# [Aim of the exercise]
Once you find the line with "114.808 95.2715 90))" in the entries below, return exactly every line from it through the line with "112.816 118.324 180))".

# [Source data]
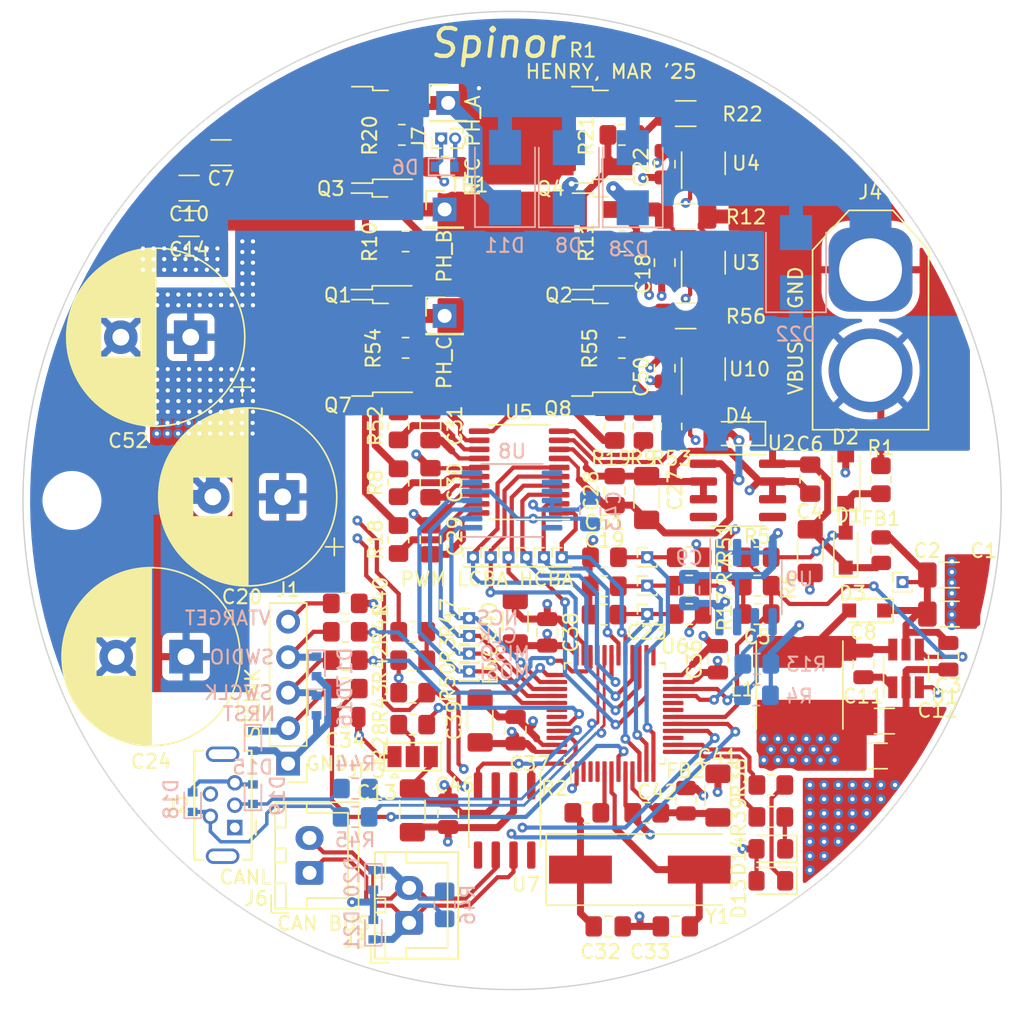
<source format=kicad_pcb>
(kicad_pcb (version 20211014) (generator pcbnew)

  (general
    (thickness 4.69)
  )

  (paper "A4")
  (layers
    (0 "F.Cu" signal)
    (1 "In1.Cu" power)
    (2 "In2.Cu" power)
    (31 "B.Cu" signal)
    (32 "B.Adhes" user "B.Adhesive")
    (33 "F.Adhes" user "F.Adhesive")
    (34 "B.Paste" user)
    (35 "F.Paste" user)
    (36 "B.SilkS" user "B.Silkscreen")
    (37 "F.SilkS" user "F.Silkscreen")
    (38 "B.Mask" user)
    (39 "F.Mask" user)
    (40 "Dwgs.User" user "User.Drawings")
    (41 "Cmts.User" user "User.Comments")
    (42 "Eco1.User" user "User.Eco1")
    (43 "Eco2.User" user "User.Eco2")
    (44 "Edge.Cuts" user)
    (45 "Margin" user)
    (46 "B.CrtYd" user "B.Courtyard")
    (47 "F.CrtYd" user "F.Courtyard")
    (48 "B.Fab" user)
    (49 "F.Fab" user)
    (50 "User.1" user)
    (51 "User.2" user)
    (52 "User.3" user)
    (53 "User.4" user)
    (54 "User.5" user)
    (55 "User.6" user)
    (56 "User.7" user)
    (57 "User.8" user)
    (58 "User.9" user)
  )

  (setup
    (stackup
      (layer "F.SilkS" (type "Top Silk Screen"))
      (layer "F.Paste" (type "Top Solder Paste"))
      (layer "F.Mask" (type "Top Solder Mask") (thickness 0.01))
      (layer "F.Cu" (type "copper") (thickness 0.035))
      (layer "dielectric 1" (type "core") (thickness 1.51) (material "FR4") (epsilon_r 4.5) (loss_tangent 0.02))
      (layer "In1.Cu" (type "copper") (thickness 0.035))
      (layer "dielectric 2" (type "prepreg") (thickness 1.51) (material "FR4") (epsilon_r 4.5) (loss_tangent 0.02))
      (layer "In2.Cu" (type "copper") (thickness 0.035))
      (layer "dielectric 3" (type "core") (thickness 1.51) (material "FR4") (epsilon_r 4.5) (loss_tangent 0.02))
      (layer "B.Cu" (type "copper") (thickness 0.035))
      (layer "B.Mask" (type "Bottom Solder Mask") (thickness 0.01))
      (layer "B.Paste" (type "Bottom Solder Paste"))
      (layer "B.SilkS" (type "Bottom Silk Screen"))
      (copper_finish "None")
      (dielectric_constraints no)
    )
    (pad_to_mask_clearance 0.1)
    (solder_mask_min_width 0.1)
    (pcbplotparams
      (layerselection 0x00010fc_ffffffff)
      (disableapertmacros false)
      (usegerberextensions true)
      (usegerberattributes false)
      (usegerberadvancedattributes false)
      (creategerberjobfile false)
      (svguseinch false)
      (svgprecision 6)
      (excludeedgelayer true)
      (plotframeref false)
      (viasonmask false)
      (mode 1)
      (useauxorigin false)
      (hpglpennumber 1)
      (hpglpenspeed 20)
      (hpglpendiameter 15.000000)
      (dxfpolygonmode true)
      (dxfimperialunits true)
      (dxfusepcbnewfont true)
      (psnegative false)
      (psa4output false)
      (plotreference true)
      (plotvalue false)
      (plotinvisibletext false)
      (sketchpadsonfab false)
      (subtractmaskfromsilk true)
      (outputformat 1)
      (mirror false)
      (drillshape 0)
      (scaleselection 1)
      (outputdirectory "plots/")
    )
  )

  (net 0 "")
  (net 1 "/rails/VBUS_PROT_HELDUP_FILT")
  (net 2 "GND")
  (net 3 "/rails/VBUS_PROT_HELDUP")
  (net 4 "Net-(C8-Pad1)")
  (net 5 "+15V")
  (net 6 "VBUS_SENSE")
  (net 7 "/power_stage_B/IL_SENSE")
  (net 8 "VDD")
  (net 9 "VDDA")
  (net 10 "/power_stage_A/IL_SENSE")
  (net 11 "VBUS")
  (net 12 "/power_stage_C/IL_SENSE")
  (net 13 "/rails/VBUS_PROT")
  (net 14 "/gate_driver/BOOST_A")
  (net 15 "/microcontroller/NRST_RAW")
  (net 16 "/gate_driver/BOOST_B")
  (net 17 "/microcontroller/SWCLK_RAW")
  (net 18 "/gate_driver/BOOST_C")
  (net 19 "/microcontroller/SWDIO_RAW")
  (net 20 "Net-(C32-Pad2)")
  (net 21 "/microcontroller/NRST")
  (net 22 "Net-(C33-Pad2)")
  (net 23 "LED_A")
  (net 24 "LED_B")
  (net 25 "/power_stage_B/ISENSE_P")
  (net 26 "/power_stage_A/ISENSE_P")
  (net 27 "Net-(D13-Pad1)")
  (net 28 "Net-(D14-Pad1)")
  (net 29 "/microcontroller/SWDIO")
  (net 30 "/microcontroller/SWCLK")
  (net 31 "Net-(D18-Pad1)")
  (net 32 "Net-(D19-Pad1)")
  (net 33 "/microcontroller/CANH")
  (net 34 "/microcontroller/CANL")
  (net 35 "/power_stage_C/ISENSE_P")
  (net 36 "/microcontroller/VTARGET")
  (net 37 "unconnected-(J2-Pad1)")
  (net 38 "unconnected-(J2-Pad4)")
  (net 39 "unconnected-(J2-Pad6)")
  (net 40 "PHASE_A")
  (net 41 "PHASE_B")
  (net 42 "PHASE_C")
  (net 43 "Net-(JP3-Pad2)")
  (net 44 "Net-(Q1-Pad1)")
  (net 45 "Net-(Q2-Pad1)")
  (net 46 "Net-(Q3-Pad1)")
  (net 47 "Net-(Q4-Pad1)")
  (net 48 "unconnected-(U6-Pad15)")
  (net 49 "Net-(R2-Pad1)")
  (net 50 "Net-(Q7-Pad1)")
  (net 51 "Net-(Q8-Pad1)")
  (net 52 "/thermistors/NTC_MTR_RAW")
  (net 53 "NTC_MTR")
  (net 54 "NTC_FET")
  (net 55 "Net-(R7-Pad2)")
  (net 56 "/gate_driver/GATE_H_B")
  (net 57 "/gate_driver/GATE_L_B")
  (net 58 "unconnected-(U6-Pad19)")
  (net 59 "unconnected-(U6-Pad20)")
  (net 60 "Net-(R17-Pad2)")
  (net 61 "/gate_driver/GATE_H_A")
  (net 62 "/gate_driver/GATE_L_A")
  (net 63 "unconnected-(U6-Pad25)")
  (net 64 "/microcontroller/BOOT0")
  (net 65 "Net-(R51-Pad2)")
  (net 66 "/gate_driver/GATE_H_C")
  (net 67 "/gate_driver/GATE_L_C")
  (net 68 "/gate_driver/PWML_A")
  (net 69 "/gate_driver/PWML_B")
  (net 70 "/microcontroller/ENC_CLK")
  (net 71 "/gate_driver/PWML_C")
  (net 72 "/microcontroller/ENC_MISO")
  (net 73 "/microcontroller/ENC_MOSI")
  (net 74 "/gate_driver/PWMH_A")
  (net 75 "/gate_driver/PWMH_B")
  (net 76 "/gate_driver/PWMH_C")
  (net 77 "/microcontroller/CAN_TX")
  (net 78 "/microcontroller/CAN_RX")
  (net 79 "unconnected-(U2-Pad4)")
  (net 80 "unconnected-(U2-Pad5)")
  (net 81 "unconnected-(U6-Pad2)")
  (net 82 "unconnected-(U6-Pad3)")
  (net 83 "unconnected-(U6-Pad4)")
  (net 84 "unconnected-(U7-Pad5)")
  (net 85 "unconnected-(U7-Pad8)")
  (net 86 "/microcontroller/ENC_NCS")
  (net 87 "unconnected-(U8-Pad6)")
  (net 88 "unconnected-(U8-Pad7)")
  (net 89 "unconnected-(U8-Pad8)")
  (net 90 "unconnected-(U8-Pad9)")
  (net 91 "unconnected-(U8-Pad10)")
  (net 92 "unconnected-(U8-Pad14)")
  (net 93 "/microcontroller/ROM_SDA")
  (net 94 "/microcontroller/ROM_SCL")
  (net 95 "/microcontroller/USB_D+")
  (net 96 "/microcontroller/USB_D-")
  (net 97 "/rails/TPS_SW")
  (net 98 "unconnected-(U6-Pad43)")
  (net 99 "unconnected-(U6-Pad42)")

  (footprint "Capacitor_SMD:C_1206_3216Metric_Pad1.33x1.80mm_HandSolder" (layer "F.Cu") (at 134.112 111.76))

  (footprint "Connector_PinHeader_2.54mm:PinHeader_1x01_P2.54mm_Vertical" (layer "F.Cu") (at 102.64 82.764))

  (footprint "Resistor_SMD:R_0805_2012Metric_Pad1.20x1.40mm_HandSolder" (layer "F.Cu") (at 116.864 90.678 90))

  (footprint "Package_TO_SOT_SMD:SOT-23-6_Handsoldering" (layer "F.Cu") (at 135.66 107.99 90))

  (footprint "Resistor_SMD:R_0805_2012Metric_Pad1.20x1.40mm_HandSolder" (layer "F.Cu") (at 125.984 116.332))

  (footprint "Capacitor_SMD:C_0805_2012Metric_Pad1.18x1.45mm_HandSolder" (layer "F.Cu") (at 119.15 126.452))

  (footprint "MountingHole:MountingHole_3.2mm_M3" (layer "F.Cu") (at 138.962 95.972))

  (footprint "Package_TO_SOT_SMD:SOT-23-5" (layer "F.Cu") (at 121.158 71.842 90))

  (footprint "Resistor_SMD:R_0805_2012Metric_Pad1.20x1.40mm_HandSolder" (layer "F.Cu") (at 99.846 77.429))

  (footprint "Capacitor_SMD:C_0805_2012Metric" (layer "F.Cu") (at 132.612 107.67 90))

  (footprint "Capacitor_SMD:C_0805_2012Metric" (layer "F.Cu") (at 109.982 105.41 -90))

  (footprint "Capacitor_SMD:C_0805_2012Metric" (layer "F.Cu") (at 122.198 107.336 90))

  (footprint "Resistor_SMD:R_0805_2012Metric_Pad1.20x1.40mm_HandSolder" (layer "F.Cu") (at 125.984 118.618))

  (footprint "Capacitor_THT:CP_Radial_D12.5mm_P5.00mm" (layer "F.Cu") (at 84.135959 107.148 180))

  (footprint "Package_TO_SOT_SMD:SOT-23-5" (layer "F.Cu") (at 121.158 78.954 90))

  (footprint "Connector_PinHeader_1.00mm:PinHeader_1x02_P1.00mm_Vertical" (layer "F.Cu") (at 102.394 70.064 90))

  (footprint "Connector_PinHeader_1.00mm:PinHeader_1x01_P1.00mm_Vertical" (layer "F.Cu") (at 109.752 100.036))

  (footprint "Package_SO:TSSOP-20_4.4x6.5mm_P0.65mm" (layer "F.Cu") (at 107.974 93.94 180))

  (footprint "Capacitor_THT:CP_Radial_D12.5mm_P5.00mm" (layer "F.Cu") (at 84.467918 84.288 180))

  (footprint "Resistor_SMD:R_0805_2012Metric_Pad1.20x1.40mm_HandSolder" (layer "F.Cu") (at 95.528 109.434))

  (footprint "Capacitor_SMD:C_0805_2012Metric_Pad1.18x1.45mm_HandSolder" (layer "F.Cu") (at 114.808 95.2715 90))

  (footprint "Connector_PinHeader_1.00mm:PinHeader_1x01_P1.00mm_Vertical" (layer "F.Cu") (at 105.942 100.036))

  (footprint "Package_QFP:LQFP-48_7x7mm_P0.5mm" (layer "F.Cu") (at 114.832 111.212 90))

  (footprint "Resistor_SMD:R_0805_2012Metric_Pad1.20x1.40mm_HandSolder" (layer "F.Cu") (at 125.008 102.068 180))

  (footprint "Capacitor_SMD:C_0805_2012Metric" (layer "F.Cu") (at 95.528 111.466 180))

  (footprint "Resistor_SMD:R_0805_2012Metric" (layer "F.Cu") (at 133.882 99.528 90))

  (footprint "Resistor_SMD:R_0805_2012Metric_Pad1.20x1.40mm_HandSolder" (layer "F.Cu") (at 112.816 118.324 180))

  (footprint "Resistor_SMD:R_0805_2012Metric_Pad1.20x1.40mm_HandSolder" (layer "F.Cu") (at 99.338 98.766 90))

  (footprint "Capacitor_SMD:C_1206_3216Metric_Pad1.33x1.80mm_HandSolder" (layer "F.Cu") (at 105.18 111.72 90))

  (footprint "Capacitor_SMD:C_0805_2012Metric_Pad1.18x1.45mm_HandSolder" (layer "F.Cu") (at 114.3455 126.452 180))

  (footprint "Package_TO_SOT_SMD:TO-252-2" (layer "F.Cu") (at 95.026 69.81 180))

  (footprint "Inductor_SMD:L_Taiyo-Yuden_NR-60xx" (layer "F.Cu") (at 128.04 109.18 -90))

  (footprint "Resistor_SMD:R_0805_2012Metric_Pad1.20x1.40mm_HandSolder" (layer "F.Cu") (at 99.338 94.702 90))

  (footprint "Resistor_SMD:R_0805_2012Metric_Pad1.20x1.40mm_HandSolder" (layer "F.Cu") (at 118.872 90.678 90))

  (footprint "Resistor_SMD:R_0805_2012Metric_Pad1.20x1.40mm_HandSolder" (layer "F.Cu") (at 100.354 105.37 180))

  (footprint "Capacitor_SMD:C_0805_2012Metric" (layer "F.Cu")
    (tedit 5F68FEEE) (tstamp 4aa22173-c64b-44de-9f74-0105a3f8446b)
    (at 138.684 107.122 90)
    (descr "Capacitor SMD 0805 (2012 Metric), square (rectangular) end terminal, IPC_7351 nominal, (Body size source: IPC-SM-782 page 76, https://www.pcb-3d.com/wordpress/wp-content/uploads/ipc-sm-782a_amendment_1_and_2.pdf, https://docs.google.com/spreadsheets/d/1BsfQQcO9C6DZCsRaXUlFlo91Tg2WpOkGARC1WS5S8t0/edit?usp=sharing), generated with
... [1349510 chars truncated]
</source>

# [Output for this exercise]
  (footprint "Capacitor_SMD:C_0805_2012Metric_Pad1.18x1.45mm_HandSolder" (layer "F.Cu") (at 114.808 95.2715 90))

  (footprint "Connector_PinHeader_1.00mm:PinHeader_1x01_P1.00mm_Vertical" (layer "F.Cu") (at 105.942 100.036))

  (footprint "Package_QFP:LQFP-48_7x7mm_P0.5mm" (layer "F.Cu") (at 114.832 111.212 90))

  (footprint "Resistor_SMD:R_0805_2012Metric_Pad1.20x1.40mm_HandSolder" (layer "F.Cu") (at 125.008 102.068 180))

  (footprint "Capacitor_SMD:C_0805_2012Metric" (layer "F.Cu") (at 95.528 111.466 180))

  (footprint "Resistor_SMD:R_0805_2012Metric" (layer "F.Cu") (at 133.882 99.528 90))

  (footprint "Resistor_SMD:R_0805_2012Metric_Pad1.20x1.40mm_HandSolder" (layer "F.Cu") (at 112.816 118.324 180))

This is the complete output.